You will be able to talk to your device and ask questions of all your personal data as if having a dialogue with yourself but a yourself with a better memory.

“When did I go to Rome and what was the name of the hotel I stayed in?” “Show me any photos I took on that trip that include pictures of my wife. “

“When did I last go to the dentist?”.

“How many times have I been to Oxford this year”?

“What was that article about lowering sea levels by flooding parts of the desert called?”.

“Have I ever written notes about Gustav Holst?” etc.

The fluidity of streamlined knowledge retrieval is an important benefit in its own right – it will speed up thought, stop the retrieval process from interrupting ideation and reduce time spent on information administration and housekeeping. But with all gains there will be losses. If we stop needing to retrieve information from the deep recesses in our memories will be lose the ability as neural pathways atrophy? In a simple sense, you could say that the evidence is that it will. Afterall, most people who could once do mental arithmetic well are now worse at it because they use calculators instead. Why shouldn’t the process of information retrieval go the same way?

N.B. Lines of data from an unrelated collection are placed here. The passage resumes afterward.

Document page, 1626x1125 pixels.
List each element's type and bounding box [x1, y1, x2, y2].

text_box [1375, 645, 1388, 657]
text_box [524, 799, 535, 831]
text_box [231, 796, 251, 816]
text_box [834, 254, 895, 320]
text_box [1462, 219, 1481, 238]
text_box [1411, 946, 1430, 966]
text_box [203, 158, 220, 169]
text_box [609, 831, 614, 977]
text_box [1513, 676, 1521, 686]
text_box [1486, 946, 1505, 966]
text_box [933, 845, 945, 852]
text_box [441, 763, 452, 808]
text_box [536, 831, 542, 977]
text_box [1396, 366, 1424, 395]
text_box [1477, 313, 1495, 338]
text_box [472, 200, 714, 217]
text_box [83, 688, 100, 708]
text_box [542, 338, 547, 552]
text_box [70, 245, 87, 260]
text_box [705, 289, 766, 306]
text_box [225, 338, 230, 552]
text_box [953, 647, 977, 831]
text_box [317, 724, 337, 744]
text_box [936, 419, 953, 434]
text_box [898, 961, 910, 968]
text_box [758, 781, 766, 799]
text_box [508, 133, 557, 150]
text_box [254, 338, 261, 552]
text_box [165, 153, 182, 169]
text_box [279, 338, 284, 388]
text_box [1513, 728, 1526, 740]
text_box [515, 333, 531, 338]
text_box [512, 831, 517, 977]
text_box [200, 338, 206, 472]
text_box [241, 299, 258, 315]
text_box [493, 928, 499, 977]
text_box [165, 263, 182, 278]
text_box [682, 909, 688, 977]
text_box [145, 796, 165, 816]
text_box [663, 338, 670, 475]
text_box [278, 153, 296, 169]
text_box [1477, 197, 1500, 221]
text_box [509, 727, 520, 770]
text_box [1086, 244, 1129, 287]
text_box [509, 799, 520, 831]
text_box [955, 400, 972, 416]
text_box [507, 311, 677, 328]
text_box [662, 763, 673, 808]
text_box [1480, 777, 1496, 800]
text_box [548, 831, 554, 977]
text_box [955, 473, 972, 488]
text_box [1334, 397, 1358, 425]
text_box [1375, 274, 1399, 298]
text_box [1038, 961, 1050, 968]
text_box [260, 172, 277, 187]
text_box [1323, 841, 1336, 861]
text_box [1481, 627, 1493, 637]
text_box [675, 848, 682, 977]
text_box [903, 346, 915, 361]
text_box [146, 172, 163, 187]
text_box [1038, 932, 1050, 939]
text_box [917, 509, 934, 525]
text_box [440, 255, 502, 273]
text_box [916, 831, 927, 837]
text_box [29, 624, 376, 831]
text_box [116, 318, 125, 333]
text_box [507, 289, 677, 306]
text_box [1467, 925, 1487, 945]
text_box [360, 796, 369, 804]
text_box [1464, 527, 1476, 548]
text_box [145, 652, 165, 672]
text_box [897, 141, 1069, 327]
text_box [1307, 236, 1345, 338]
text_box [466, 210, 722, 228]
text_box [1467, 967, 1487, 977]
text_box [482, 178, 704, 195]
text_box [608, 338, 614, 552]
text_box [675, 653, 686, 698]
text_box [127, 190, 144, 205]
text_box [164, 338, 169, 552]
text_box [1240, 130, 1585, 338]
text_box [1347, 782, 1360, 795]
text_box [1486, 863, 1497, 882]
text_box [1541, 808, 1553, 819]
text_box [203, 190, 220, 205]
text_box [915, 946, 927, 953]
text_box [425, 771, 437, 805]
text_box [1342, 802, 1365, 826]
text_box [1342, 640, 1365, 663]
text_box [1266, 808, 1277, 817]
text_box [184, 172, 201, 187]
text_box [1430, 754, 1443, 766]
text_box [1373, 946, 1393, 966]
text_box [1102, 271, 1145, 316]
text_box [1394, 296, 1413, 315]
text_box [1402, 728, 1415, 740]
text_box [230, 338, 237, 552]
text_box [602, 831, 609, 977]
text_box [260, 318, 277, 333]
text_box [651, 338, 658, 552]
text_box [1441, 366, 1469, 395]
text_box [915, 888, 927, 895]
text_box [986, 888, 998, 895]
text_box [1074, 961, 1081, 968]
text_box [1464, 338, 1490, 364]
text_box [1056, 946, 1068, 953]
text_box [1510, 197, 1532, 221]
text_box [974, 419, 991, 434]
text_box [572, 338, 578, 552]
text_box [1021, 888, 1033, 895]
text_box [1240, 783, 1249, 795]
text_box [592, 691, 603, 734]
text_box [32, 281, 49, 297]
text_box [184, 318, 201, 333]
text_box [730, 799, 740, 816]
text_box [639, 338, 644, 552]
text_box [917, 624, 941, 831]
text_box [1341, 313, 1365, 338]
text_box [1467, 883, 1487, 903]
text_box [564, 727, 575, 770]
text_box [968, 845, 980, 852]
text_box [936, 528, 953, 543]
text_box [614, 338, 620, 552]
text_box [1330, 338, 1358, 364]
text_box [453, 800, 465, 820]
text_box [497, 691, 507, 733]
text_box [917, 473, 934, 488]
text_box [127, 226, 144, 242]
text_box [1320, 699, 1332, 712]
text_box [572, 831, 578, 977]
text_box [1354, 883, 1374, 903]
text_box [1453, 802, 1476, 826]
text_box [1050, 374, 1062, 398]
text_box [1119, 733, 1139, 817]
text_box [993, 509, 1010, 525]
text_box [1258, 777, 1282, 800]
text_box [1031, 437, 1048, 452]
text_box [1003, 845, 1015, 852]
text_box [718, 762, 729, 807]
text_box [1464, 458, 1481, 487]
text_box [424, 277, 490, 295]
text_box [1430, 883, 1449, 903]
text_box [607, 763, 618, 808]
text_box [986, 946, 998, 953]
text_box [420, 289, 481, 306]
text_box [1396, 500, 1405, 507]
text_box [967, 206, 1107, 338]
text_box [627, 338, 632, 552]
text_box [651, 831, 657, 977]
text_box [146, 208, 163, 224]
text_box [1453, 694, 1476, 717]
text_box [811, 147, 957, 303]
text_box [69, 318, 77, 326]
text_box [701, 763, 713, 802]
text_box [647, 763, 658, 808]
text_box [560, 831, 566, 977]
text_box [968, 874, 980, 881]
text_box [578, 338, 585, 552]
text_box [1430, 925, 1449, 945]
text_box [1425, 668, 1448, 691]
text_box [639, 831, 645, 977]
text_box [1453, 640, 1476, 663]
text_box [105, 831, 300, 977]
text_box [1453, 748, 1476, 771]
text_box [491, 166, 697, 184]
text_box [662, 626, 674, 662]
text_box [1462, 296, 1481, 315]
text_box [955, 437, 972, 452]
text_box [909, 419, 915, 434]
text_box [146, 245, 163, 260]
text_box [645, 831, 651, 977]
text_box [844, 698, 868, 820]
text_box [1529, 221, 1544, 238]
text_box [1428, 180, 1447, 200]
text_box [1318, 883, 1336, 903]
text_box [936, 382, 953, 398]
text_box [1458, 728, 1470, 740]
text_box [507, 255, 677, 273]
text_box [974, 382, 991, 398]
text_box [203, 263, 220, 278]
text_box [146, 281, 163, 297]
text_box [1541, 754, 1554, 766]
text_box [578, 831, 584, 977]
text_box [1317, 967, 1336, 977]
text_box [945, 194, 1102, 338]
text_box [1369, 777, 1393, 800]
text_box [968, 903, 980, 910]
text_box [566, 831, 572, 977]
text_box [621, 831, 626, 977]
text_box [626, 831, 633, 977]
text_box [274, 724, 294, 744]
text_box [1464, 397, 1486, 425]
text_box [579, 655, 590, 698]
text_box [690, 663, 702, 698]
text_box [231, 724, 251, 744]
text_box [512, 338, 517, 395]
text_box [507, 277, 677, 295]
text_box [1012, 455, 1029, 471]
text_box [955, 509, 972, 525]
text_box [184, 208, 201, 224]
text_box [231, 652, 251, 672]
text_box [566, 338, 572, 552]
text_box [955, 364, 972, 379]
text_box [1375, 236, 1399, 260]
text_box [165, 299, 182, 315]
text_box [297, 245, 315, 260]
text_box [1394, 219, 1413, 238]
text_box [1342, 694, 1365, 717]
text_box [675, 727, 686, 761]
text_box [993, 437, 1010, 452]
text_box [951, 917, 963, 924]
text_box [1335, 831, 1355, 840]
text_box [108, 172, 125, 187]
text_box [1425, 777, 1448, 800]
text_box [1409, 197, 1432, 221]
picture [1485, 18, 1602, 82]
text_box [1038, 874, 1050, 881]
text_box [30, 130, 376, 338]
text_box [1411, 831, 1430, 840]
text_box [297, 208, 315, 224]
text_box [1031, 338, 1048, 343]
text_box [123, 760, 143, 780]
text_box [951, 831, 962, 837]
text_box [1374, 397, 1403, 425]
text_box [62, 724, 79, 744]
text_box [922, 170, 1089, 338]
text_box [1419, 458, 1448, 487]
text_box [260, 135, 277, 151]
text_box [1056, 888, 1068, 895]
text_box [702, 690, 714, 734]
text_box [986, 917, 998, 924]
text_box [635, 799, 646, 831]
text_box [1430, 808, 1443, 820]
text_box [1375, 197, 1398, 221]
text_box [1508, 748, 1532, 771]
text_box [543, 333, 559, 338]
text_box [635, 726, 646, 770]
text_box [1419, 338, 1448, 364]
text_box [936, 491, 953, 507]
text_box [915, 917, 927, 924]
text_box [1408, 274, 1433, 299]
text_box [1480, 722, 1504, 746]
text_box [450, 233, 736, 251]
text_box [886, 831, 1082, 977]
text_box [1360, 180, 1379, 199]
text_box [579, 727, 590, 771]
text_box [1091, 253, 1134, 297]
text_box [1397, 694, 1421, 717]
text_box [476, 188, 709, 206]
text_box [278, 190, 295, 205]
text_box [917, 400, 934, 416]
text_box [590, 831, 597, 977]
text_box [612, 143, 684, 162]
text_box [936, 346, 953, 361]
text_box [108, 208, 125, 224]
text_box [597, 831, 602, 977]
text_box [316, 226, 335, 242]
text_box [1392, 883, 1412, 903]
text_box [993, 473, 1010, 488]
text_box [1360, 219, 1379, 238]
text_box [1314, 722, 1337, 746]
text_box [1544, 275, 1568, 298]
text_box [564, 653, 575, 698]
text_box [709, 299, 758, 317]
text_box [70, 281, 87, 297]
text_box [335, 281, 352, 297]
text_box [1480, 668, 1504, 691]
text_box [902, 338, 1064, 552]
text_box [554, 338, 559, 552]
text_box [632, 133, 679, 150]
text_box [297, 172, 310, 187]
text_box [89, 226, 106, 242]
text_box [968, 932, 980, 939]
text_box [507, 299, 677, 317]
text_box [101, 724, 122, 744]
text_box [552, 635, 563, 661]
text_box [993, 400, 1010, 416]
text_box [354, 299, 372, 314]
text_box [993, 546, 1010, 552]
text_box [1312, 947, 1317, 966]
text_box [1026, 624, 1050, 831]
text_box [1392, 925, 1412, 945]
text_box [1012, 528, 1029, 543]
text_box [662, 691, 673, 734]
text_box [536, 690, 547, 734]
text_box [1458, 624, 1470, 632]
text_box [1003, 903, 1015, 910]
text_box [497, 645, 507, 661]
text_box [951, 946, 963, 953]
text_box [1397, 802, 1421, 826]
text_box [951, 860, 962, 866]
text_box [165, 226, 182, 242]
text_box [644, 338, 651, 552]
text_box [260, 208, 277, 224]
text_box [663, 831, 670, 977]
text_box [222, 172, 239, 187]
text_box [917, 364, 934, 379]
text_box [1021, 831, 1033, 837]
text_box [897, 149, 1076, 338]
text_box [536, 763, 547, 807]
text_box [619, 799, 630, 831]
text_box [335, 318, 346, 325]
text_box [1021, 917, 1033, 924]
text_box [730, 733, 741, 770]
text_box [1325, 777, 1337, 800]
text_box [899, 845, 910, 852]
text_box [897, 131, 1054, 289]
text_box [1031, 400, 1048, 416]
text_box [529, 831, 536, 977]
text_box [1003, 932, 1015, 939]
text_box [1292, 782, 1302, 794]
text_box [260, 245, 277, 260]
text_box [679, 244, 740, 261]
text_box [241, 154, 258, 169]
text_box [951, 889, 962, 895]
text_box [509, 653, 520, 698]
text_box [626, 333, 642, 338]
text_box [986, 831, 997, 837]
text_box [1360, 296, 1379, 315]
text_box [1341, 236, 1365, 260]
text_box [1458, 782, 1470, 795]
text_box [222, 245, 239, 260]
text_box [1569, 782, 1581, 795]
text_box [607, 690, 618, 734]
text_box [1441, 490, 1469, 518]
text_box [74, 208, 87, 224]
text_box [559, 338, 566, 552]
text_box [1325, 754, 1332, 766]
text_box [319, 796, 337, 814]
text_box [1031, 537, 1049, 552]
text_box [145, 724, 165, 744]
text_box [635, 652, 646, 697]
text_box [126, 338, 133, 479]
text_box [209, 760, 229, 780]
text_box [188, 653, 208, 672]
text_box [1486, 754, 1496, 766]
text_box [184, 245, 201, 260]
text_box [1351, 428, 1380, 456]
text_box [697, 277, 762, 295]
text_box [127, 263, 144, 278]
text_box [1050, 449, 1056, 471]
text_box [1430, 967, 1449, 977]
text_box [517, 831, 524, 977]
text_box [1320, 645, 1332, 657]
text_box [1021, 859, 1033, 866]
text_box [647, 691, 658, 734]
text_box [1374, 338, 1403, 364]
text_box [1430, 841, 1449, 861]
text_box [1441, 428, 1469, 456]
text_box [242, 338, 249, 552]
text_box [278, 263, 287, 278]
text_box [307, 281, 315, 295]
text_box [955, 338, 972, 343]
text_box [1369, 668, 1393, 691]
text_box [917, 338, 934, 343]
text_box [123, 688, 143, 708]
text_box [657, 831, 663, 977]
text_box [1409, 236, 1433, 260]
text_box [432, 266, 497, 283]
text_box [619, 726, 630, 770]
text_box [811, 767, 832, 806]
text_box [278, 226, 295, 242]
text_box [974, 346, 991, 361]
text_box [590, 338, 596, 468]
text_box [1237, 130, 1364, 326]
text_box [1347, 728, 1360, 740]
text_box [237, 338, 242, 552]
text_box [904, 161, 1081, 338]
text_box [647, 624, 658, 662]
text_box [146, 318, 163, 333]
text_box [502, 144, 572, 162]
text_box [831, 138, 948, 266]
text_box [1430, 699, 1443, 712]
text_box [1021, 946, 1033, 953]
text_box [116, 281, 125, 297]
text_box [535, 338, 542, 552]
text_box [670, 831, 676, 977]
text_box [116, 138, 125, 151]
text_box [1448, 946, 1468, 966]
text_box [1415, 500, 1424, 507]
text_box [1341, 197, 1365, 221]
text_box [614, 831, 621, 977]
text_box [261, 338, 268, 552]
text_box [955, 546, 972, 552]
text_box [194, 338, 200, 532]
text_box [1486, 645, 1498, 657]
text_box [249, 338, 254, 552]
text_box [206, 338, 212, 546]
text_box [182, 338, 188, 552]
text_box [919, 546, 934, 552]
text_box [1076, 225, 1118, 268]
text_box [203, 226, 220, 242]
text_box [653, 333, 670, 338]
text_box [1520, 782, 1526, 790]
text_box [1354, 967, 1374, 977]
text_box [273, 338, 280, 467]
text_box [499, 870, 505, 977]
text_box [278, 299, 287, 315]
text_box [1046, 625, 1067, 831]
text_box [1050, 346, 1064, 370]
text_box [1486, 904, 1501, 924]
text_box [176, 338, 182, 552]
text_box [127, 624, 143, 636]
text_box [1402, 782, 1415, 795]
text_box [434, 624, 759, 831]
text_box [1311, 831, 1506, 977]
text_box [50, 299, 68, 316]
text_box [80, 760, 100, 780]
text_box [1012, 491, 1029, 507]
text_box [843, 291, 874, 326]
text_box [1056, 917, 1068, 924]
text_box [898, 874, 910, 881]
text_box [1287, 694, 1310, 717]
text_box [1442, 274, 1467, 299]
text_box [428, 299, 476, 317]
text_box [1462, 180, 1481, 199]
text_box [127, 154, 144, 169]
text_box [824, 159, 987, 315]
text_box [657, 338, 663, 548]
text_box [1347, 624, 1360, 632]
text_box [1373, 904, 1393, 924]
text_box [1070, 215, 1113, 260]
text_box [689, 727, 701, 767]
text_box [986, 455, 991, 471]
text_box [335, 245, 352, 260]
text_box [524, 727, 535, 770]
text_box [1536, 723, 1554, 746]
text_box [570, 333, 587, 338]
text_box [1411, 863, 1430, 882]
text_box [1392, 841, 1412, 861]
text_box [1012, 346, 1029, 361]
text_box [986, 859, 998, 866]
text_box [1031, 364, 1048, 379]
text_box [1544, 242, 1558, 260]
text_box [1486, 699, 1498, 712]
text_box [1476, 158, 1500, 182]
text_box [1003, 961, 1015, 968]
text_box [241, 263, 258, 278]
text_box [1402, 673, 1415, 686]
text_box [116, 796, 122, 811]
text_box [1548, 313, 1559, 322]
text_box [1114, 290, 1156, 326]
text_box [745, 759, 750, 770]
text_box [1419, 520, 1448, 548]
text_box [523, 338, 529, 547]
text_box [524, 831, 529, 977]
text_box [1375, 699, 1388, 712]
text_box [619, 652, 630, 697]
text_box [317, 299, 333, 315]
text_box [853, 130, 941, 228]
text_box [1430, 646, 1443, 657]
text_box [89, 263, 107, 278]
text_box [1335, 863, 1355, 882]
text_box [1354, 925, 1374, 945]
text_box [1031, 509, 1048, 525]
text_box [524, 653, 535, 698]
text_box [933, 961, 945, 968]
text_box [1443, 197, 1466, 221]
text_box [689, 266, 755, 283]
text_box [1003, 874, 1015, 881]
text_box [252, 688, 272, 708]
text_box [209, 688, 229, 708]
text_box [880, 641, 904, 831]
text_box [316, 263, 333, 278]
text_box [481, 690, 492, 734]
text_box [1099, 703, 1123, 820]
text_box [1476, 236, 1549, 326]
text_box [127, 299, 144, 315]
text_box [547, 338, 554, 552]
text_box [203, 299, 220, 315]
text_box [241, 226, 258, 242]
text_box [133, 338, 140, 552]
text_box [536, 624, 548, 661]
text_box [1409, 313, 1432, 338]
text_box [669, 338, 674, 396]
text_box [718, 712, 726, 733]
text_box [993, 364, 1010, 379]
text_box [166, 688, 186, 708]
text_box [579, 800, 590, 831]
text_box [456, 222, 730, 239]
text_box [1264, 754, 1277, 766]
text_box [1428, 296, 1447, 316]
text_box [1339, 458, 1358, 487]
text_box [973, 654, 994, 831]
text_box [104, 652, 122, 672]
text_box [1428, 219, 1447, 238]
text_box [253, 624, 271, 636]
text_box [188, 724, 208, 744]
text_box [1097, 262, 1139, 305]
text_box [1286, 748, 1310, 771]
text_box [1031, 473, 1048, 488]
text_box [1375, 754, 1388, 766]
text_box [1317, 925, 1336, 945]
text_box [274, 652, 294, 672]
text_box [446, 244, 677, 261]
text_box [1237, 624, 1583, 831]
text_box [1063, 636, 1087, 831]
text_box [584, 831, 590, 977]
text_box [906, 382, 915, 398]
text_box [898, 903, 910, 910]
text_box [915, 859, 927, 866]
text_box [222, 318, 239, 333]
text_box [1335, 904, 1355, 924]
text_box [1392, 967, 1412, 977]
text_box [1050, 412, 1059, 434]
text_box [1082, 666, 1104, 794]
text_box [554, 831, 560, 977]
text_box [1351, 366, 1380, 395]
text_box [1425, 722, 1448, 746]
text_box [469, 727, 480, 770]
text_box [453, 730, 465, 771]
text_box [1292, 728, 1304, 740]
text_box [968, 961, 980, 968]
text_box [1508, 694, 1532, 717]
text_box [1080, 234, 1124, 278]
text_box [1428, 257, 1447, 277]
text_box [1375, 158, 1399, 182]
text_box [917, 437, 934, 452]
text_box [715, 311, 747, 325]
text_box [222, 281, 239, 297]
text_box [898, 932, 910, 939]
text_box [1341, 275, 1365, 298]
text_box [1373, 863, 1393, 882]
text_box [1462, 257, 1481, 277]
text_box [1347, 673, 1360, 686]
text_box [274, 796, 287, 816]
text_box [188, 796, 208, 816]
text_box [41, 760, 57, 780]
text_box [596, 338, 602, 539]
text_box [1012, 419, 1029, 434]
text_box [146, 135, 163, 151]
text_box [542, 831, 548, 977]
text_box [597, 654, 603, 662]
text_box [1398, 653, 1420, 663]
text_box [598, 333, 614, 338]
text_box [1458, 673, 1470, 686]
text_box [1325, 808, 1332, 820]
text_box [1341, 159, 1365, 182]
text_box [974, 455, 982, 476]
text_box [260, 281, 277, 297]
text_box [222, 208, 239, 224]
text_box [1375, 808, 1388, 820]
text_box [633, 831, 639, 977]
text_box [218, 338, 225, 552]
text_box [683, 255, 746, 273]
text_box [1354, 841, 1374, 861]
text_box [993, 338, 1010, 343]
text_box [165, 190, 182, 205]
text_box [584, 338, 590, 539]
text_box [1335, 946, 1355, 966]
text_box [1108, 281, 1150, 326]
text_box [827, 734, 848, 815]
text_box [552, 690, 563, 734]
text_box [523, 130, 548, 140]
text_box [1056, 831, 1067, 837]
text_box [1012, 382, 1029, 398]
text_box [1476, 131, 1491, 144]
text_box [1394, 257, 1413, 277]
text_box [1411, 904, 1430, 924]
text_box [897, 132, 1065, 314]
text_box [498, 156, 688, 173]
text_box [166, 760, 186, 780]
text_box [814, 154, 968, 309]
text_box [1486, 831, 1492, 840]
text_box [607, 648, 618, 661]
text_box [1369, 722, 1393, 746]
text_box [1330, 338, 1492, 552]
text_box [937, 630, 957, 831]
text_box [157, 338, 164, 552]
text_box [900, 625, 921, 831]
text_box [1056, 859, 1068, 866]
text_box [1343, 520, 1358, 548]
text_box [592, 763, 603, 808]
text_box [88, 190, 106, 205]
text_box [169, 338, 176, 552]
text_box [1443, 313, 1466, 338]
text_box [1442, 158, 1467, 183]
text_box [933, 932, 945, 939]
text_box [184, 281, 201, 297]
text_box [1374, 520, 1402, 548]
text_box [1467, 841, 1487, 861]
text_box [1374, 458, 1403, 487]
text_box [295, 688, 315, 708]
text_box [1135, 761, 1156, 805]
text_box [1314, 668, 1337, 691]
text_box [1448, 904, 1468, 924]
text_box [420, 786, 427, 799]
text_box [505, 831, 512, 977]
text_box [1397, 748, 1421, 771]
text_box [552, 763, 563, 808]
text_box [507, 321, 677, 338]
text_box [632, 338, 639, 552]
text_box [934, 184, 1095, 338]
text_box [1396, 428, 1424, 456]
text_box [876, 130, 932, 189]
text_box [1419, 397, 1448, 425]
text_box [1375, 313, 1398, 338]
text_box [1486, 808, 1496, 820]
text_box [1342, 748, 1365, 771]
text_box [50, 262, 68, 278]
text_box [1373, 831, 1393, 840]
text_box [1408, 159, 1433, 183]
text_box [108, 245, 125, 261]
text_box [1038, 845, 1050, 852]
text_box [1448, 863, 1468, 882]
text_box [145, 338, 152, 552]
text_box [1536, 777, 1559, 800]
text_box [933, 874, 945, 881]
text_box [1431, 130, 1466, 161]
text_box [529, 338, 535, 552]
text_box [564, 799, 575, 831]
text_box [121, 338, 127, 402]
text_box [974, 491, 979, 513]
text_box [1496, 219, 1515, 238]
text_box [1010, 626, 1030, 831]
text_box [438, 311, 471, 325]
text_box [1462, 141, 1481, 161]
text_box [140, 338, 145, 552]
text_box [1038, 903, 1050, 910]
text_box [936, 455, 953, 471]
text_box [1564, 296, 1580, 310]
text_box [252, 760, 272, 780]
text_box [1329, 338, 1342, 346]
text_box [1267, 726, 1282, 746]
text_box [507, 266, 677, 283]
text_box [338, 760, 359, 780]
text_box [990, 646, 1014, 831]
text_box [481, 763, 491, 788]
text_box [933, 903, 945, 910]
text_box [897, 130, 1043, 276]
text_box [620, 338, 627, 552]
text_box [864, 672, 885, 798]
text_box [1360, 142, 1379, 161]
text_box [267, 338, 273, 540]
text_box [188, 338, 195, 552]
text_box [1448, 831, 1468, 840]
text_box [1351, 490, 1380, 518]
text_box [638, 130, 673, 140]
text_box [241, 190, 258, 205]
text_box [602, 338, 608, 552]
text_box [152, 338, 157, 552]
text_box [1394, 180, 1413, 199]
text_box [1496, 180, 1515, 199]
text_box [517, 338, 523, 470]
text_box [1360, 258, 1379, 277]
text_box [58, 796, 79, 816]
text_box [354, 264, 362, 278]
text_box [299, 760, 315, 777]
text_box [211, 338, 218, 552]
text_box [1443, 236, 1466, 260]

Personalised, local LLMs will act as personal assistants or PAs. When coupled with specific plugins you will be able to get them to book tickets or flights, write articles while you sleep based on overnight headlines and twitter feeds, suggest recipes and order ingredients missing from your fridge.

The death of search

Search engines like Google and Bing are good for atomised searching – looking for something specific and well-defined. They have always been poor at providing answers to more nuanced questions such as “why does temperature fall as your altitude increases?” Instead they list sources of answers that you often have to view one after another to get the answer you need. With an LLM there is a single step: you ask the question and you get the answer. That is not the case with search engines. So people are already migrating away from search towards more helpful tools like Claude, Perplexity and ChatGPT for anything but the most basic of searches. This of course will cut into the advertising income generated by search ads. Google in particular, which has a degree of financial diarrhoea due to heavy ingestion of ad cash, may start to suffer. As someone pointed out a while back, if Bing search dies, Microsoft still thrives. If Google search dies, so does Google. So far, no Search engine has successfully worked out how to splatter LLM outputs with ads and perhaps, with a bit of luck, no-one will.